Life News reports that little Rylan Harrison Drinnon and his mother are both doing well after the successful operation and birth.
“In May, a team of surgeons at the Cleveland Clinic in Ohio performed a complex, three-hour surgery to remove a tumor from Rylan’s heart while he was still in the womb. His condition is so rare that doctors believe he is only the second person in the world to successfully undergo the surgery,” they explain.
Rylan was born on July 13, and this week, the hospital announced the success of his surgery and ongoing stable health in a press release.
Dr. Darrell Cass, director of the Cleveland Clinic Fetal Surgery and Fetal Care Center, explained that the baby boy’s rare heart defect intrapericardial teratoma with fetal hydrops, could have led to fetal heart failure if it hadn’t been addressed.
“Only one previous incidence of continued pregnancy and delivery after fetal intrapericardial teratoma resection is documented in the world’s medical literature,” he said. “As far as we know, Cleveland Clinic is the second academic medical center in the world to have performed this fetal surgery successfully with continued pregnancy and delivery.”
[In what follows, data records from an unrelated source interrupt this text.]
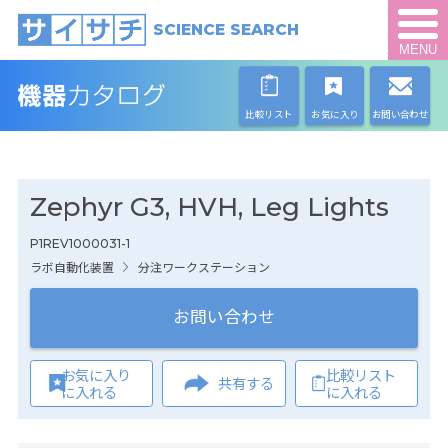
SCIENCE SEARCH
MENU
比較リスト
お気に入り
お問い合わせ
Zephyr G3, HVH, Leg Lights
P1REV1000031-1
ラボ自動化装置
分注ワークステーション
お問い合わせ
お気に入り
比較リスト
共有する
に入れる
に入れる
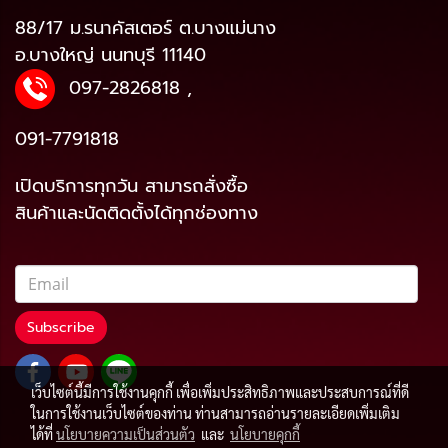
88/17 ม.รนาคัสเตอร์ ต.บางแม่นาง
อ.บางใหญ่ นนทบุรี 11140
097-2826818
,
091-7791818
เปิดบริการทุกวัน สามารถสั่งซื้อ
สินค้าและนัดติดตั้งได้ทุกช่องทาง
Subscribe
เว็บไซต์นี้มีการใช้งานคุกกี้ เพื่อเพิ่มประสิทธิภาพและประสบการณ์ที่ดี
ในการใช้งานเว็บไซต์ของท่าน ท่านสามารถอ่านรายละเอียดเพิ่มเติม
ได้ที่
นโยบายความเป็นส่วนตัว
และ
นโยบายคุกกี้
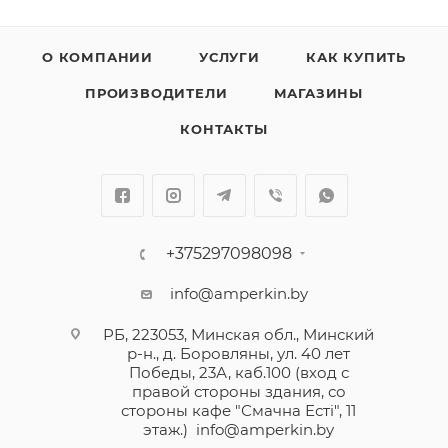
О КОМПАНИИ
УСЛУГИ
КАК КУПИТЬ
ПРОИЗВОДИТЕЛИ
МАГАЗИНЫ
КОНТАКТЫ
+375297098098
info@amperkin.by
РБ, 223053, Минская обл., Минский
р-н., д. Боровляны, ул. 40 лет
Победы, 23А, каб.100 (вход с
правой стороны здания, со
стороны кафе "Смачна Естi", 11
этаж.)
info@amperkin.by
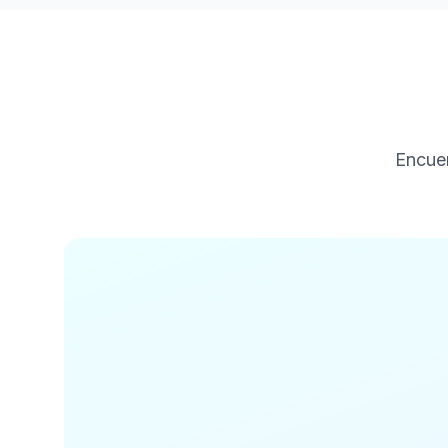
Encuen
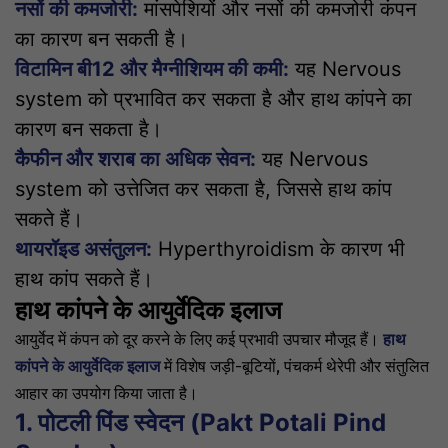
नसों की कमजोरी:
मांसपेशियों और नसों की कमजोरी कंपन
का कारण बन सकती है।
विटामिन बी12 और मैग्नीशियम की कमी:
यह
Nervous
system
को प्रभावित कर सकता है और हाथ कांपने का
कारण बन सकता है।
कैफीन और शराब का अधिक सेवन:
यह
Nervous
system
को उत्तेजित कर सकता है, जिससे हाथ कांप
सकते हैं।
थायरॉइड असंतुलन:
Hyperthyroidism
के कारण भी
हाथ कांप सकते हैं।
हाथ कांपने के आयुर्वेदिक इलाज
आयुर्वेद में कंपन को दूर करने के लिए कई प्रभावी उपचार मौजूद हैं।
हाथ
कांपने के आयुर्वेदिक इलाज
में विशेष जड़ी-बूटियों, पंचकर्म थेरेपी और संतुलित
आहार का उपयोग किया जाता है।
1. पोटली पिंड स्वेदन (Pakt Potali Pind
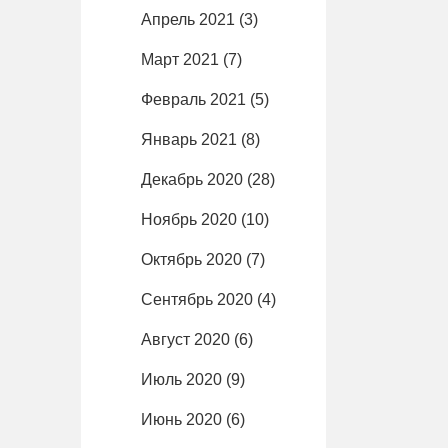
Апрель 2021
(3)
Март 2021
(7)
Февраль 2021
(5)
Январь 2021
(8)
Декабрь 2020
(28)
Ноябрь 2020
(10)
Октябрь 2020
(7)
Сентябрь 2020
(4)
Август 2020
(6)
Июль 2020
(9)
Июнь 2020
(6)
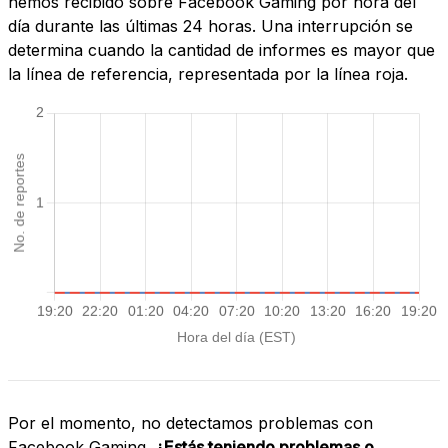
hemos recibido sobre Facebook Gaming por hora del
día durante las últimas 24 horas. Una interrupción se
determina cuando la cantidad de informes es mayor que
la línea de referencia, representada por la línea roja.
Por el momento, no detectamos problemas con
Facebook Gaming.
¿Estás teniendo problemas o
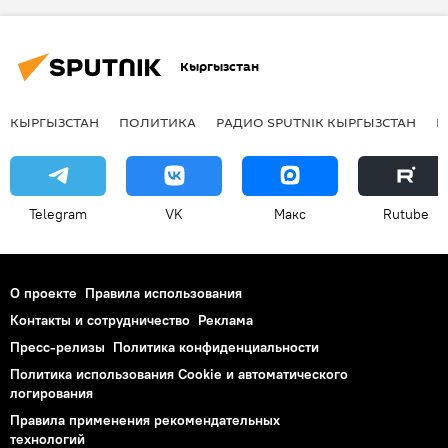
Кыргызстан
КЫРГЫЗСТАН
ПОЛИТИКА
РАДИО SPUTNIK КЫРГЫЗСТАН
Р
Telegram
VK
Макс
Rutube
О проекте
Правила использования
Контакты и сотрудничество
Реклама
Пресс-релизы
Политика конфиденциальности
Политика использования Cookie и автоматического
логирования
Правила применения рекомендательных
технологий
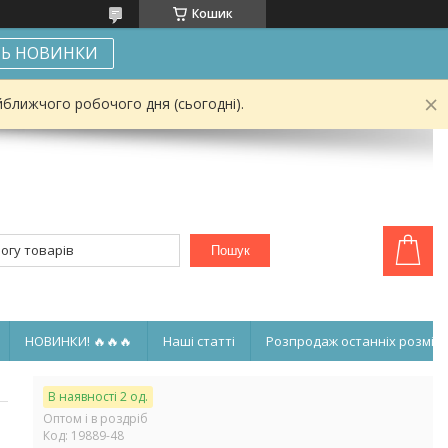
Кошик
Ь НОВИНКИ
йближчого робочого дня (сьогодні).
Пошук
НОВИНКИ! 🔥🔥🔥
Наші статті
Розпродаж останніх розмірі
В наявності 2 од.
Оптом і в роздріб
Код:
19889-48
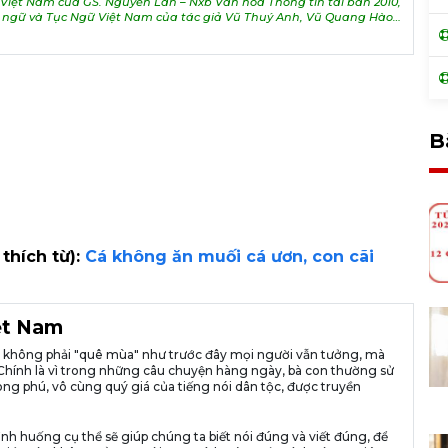
iệt Nam của GS. Nguyễn Lân – Nxb Văn hóa Thông tin tái bản 2010,
h ngữ và Tục Ngữ Việt Nam của tác giả Vũ Thuý Anh, Vũ Quang Hào…
B
 thích từ):
Cá không ăn muối cá ươn, con cãi
iệt Nam
ià không phải "quê mùa" như trước đây mọi người vẫn tưởng, mà
ng. Chính là vì trong những câu chuyện hàng ngày, bà con thường sử
ng phú, vô cùng quý giá của tiếng nói dân tộc, được truyền
ình huống cụ thể sẽ giúp chúng ta biết nói đúng và viết đúng, để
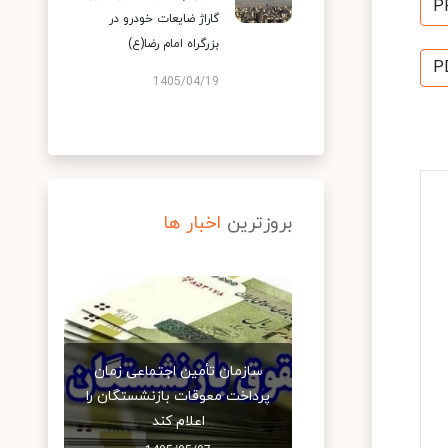
P
گاراژ ضایعات خودرو در
بزرگراه امام رضا(ع)
P
1405/04/19
بروزترین
اخبار ها
سازمان تأمین اجتماعی زمان
پرداخت معوقات بازنشستگان را
اعلام کند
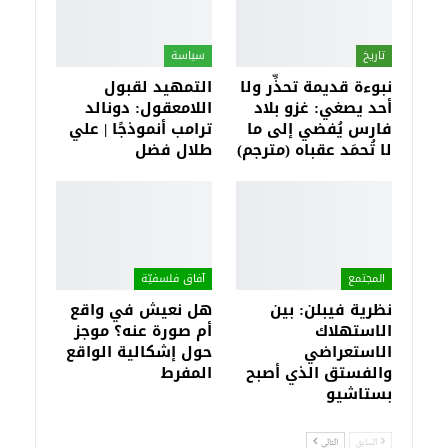
تاريخ
سياسة
نبوءة قديمة تحذِّر ولا
التمهيد لقبول
أحد يصغي: غزو بلاد
اللامعقول: دونالد
فارس يُفضي إلى ما
ترامب أنموذجًا | علي
لا تُحمَد عقباه (مترجم)
طلال فضل
المجتمع
آفاق فلسفيّة‎
نظرية فيبلن: بين
هل نعيش في واقع
الاستهلاك
أم صورة عنه؟ موجز
الاستعراضي
حول إشكالية الواقع
والفستق الذي أصبح
المفرط
بستاشيو
السابق
التالي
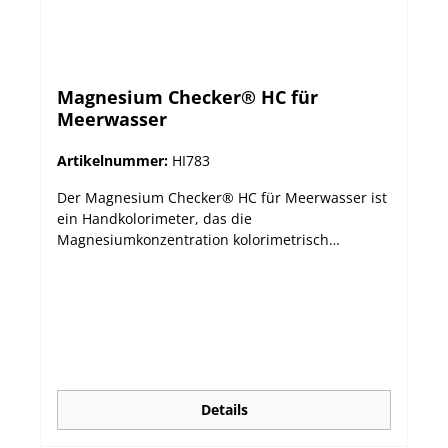
Magnesium Checker® HC für
Meerwasser
Artikelnummer:
HI783
Der Magnesium Checker® HC für Meerwasser ist
ein Handkolorimeter, das die
Magnesiumkonzentration kolorimetrisch
bestimmt. Der Magnesium-Checker wurde
speziell für die Messung in einem
Meerwasseraquarium entwickelt und nutzt
hierfür das Beer-Lambert-Prinzip zur
kolorimetrischen Bestimmung der
Magnesiumkonzentration. Der Bereich von 1000
bis 1800 ppm Magnesium eignet sich für
Riffaquarien, die mit Fischen oder mit Fischen
Details
und Korallen besetzt sind. Magnesium ist das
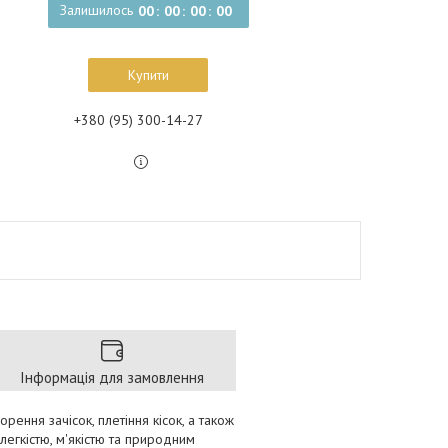
Залишилось
0
0
0
0
0
0
0
0
Купити
+380 (95) 300-14-27
Інформація для замовлення
рення зачісок, плетіння кісок, а також
егкістю, м'якістю та природним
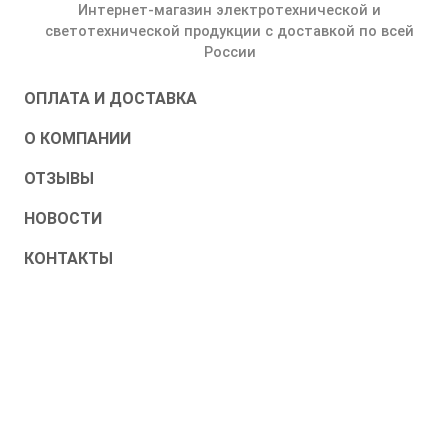
Интернет-магазин электротехнической и
светотехнической продукции с доставкой по всей
России
ОПЛАТА И ДОСТАВКА
О КОМПАНИИ
ОТЗЫВЫ
НОВОСТИ
КОНТАКТЫ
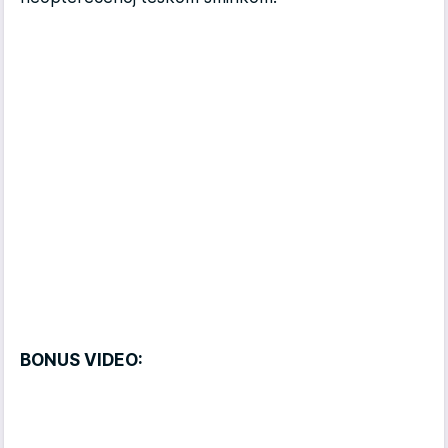
BONUS VIDEO:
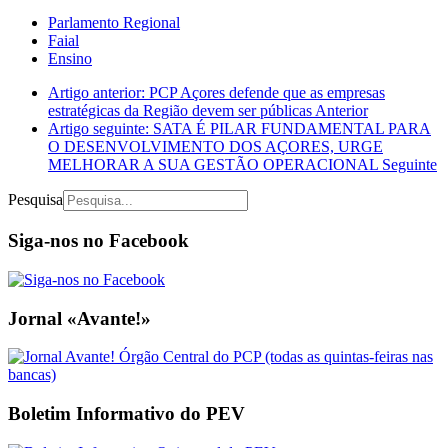
Parlamento Regional
Faial
Ensino
Artigo anterior: PCP Açores defende que as empresas
estratégicas da Região devem ser públicas
Anterior
Artigo seguinte: SATA É PILAR FUNDAMENTAL PARA
O DESENVOLVIMENTO DOS AÇORES, URGE
MELHORAR A SUA GESTÃO OPERACIONAL
Seguinte
Pesquisa
Siga-nos no Facebook
Jornal «Avante!»
Boletim Informativo do PEV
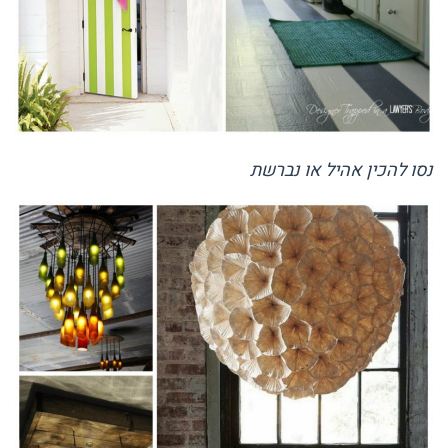
נסו להכין אהיל או נברשת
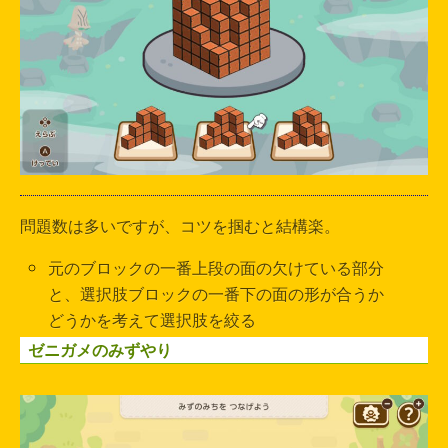
問題数は多いですが、コツを掴むと結構楽。
元のブロックの一番上段の面の欠けている部分
と、選択肢ブロックの一番下の面の形が合うか
どうかを考えて選択肢を絞る
ゼニガメのみずやり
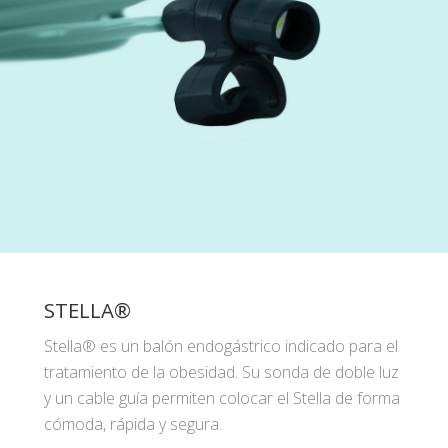
STELLA®
Stella® es un balón endogástrico indicado para el
tratamiento de la obesidad. Su sonda de doble luz
y un cable guía permiten colocar el Stella de forma
cómoda, rápida y segura.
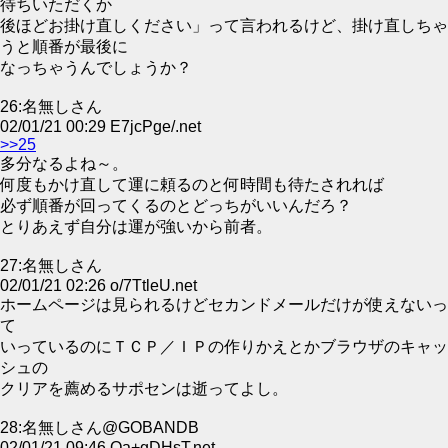
待ちいただくか
後ほどお掛け直しください」って言われるけど、掛け直しちゃ
うと順番が最後に
なっちゃうんでしょうか？
26:名無しさん
02/01/21 00:29 E7jcPge/.net
>>25
多分なるよね～。
何度もかけ直して運に頼るのと何時間も待たされれば
必ず順番が回ってくるのとどっちがいいんだろ？
とりあえず自分は運が強いから前者。
27:名無しさん
02/01/21 02:26 o/7TtleU.net
ホームページは見られるけどセカンドメールだけが使えないっ
て
いっているのにＴＣＰ／ＩＰの作りかえとかブラウザのキャッ
シュの
クリアを薦めるサポセンは逝ってよし。
28:名無しさん@GOBANDB
02/01/21 09:46 Oa+gDHsT.net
A tumor on the baby’s heart was “growing rapidly” and in the “exact wrong spot,” the doctor continued. He said he and his doctors “started seeing signs that the cardiac function was deteriorating” and that they “needed to act quickly and decisively to rescue the fetus.”
In May, at just 26 weeks gestation, Rylee underwent surgery which partially removed him from his mother’s womb, opened his chest, removed the tumor from his heart, and placed him back inside the uterus.
Doctors say the surgery and subsequent recovery and birth went smoothly.
“I am very proud of our talented congenital heart surgery and fetal surgery teams that integrated seamlessly to successfully perform a complex lifesaving fetal surgery,” Cass said.
“Such an innovative fetal surgery provides hope to other families who may receive a similar devastating diagnosis,” said Dr. Hani Najm, chair of Pediatric and Congenital Heart Surgery at Cleveland Clinic Children’s and one of the surgeons who operated on Rylee. “Clinical teams from Cleveland Clinic and Cleveland Clinic Children’s are consistently collaborating and remain dedicated to innovation and teamwork to ensure our patients of all ages can feel safe when entrusting their care to us.”
Many babies diagnosed with defects on the womb are operated on in procedures that end their lives in horrific and cruel means. Rylee, on the other hand, was deemed precious and worth saving. What makes him any different?
Every life, no matter how small or what complications it might face, is precious and worth saving.